Study material:
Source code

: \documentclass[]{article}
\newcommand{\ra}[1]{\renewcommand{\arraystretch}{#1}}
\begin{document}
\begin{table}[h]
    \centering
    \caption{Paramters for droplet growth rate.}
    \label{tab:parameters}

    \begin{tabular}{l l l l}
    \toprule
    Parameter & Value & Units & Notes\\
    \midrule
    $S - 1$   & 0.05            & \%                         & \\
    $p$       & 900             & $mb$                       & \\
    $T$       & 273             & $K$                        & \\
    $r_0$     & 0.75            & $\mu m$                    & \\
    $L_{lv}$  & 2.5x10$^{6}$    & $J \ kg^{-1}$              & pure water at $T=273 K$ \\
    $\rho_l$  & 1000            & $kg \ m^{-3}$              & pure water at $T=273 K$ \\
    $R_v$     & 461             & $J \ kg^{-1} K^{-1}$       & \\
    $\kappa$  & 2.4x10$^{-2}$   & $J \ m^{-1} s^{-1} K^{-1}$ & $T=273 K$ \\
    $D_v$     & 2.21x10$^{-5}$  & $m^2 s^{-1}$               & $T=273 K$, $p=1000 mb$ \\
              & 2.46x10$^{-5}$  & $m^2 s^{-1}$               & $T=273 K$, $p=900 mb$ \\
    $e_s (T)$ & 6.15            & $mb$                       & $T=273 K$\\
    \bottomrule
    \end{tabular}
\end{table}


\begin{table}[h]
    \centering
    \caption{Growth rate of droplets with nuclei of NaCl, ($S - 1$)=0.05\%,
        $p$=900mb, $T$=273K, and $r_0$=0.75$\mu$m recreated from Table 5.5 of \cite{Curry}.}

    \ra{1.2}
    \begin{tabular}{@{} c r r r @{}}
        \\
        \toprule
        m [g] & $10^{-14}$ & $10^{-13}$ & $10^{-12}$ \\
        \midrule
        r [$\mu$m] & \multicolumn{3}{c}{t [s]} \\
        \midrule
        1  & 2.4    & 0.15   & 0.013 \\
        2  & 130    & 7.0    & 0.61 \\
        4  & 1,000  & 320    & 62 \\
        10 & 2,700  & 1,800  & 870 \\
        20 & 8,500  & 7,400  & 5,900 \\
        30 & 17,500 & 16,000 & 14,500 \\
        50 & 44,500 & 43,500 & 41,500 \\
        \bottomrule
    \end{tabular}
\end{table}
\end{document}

Problem to work on: Look through the entries above, and wherever a line holds the string "caption", copy it.

Response:
    \caption{Paramters for droplet growth rate.}
    \caption{Growth rate of droplets with nuclei of NaCl, ($S - 1$)=0.05\%,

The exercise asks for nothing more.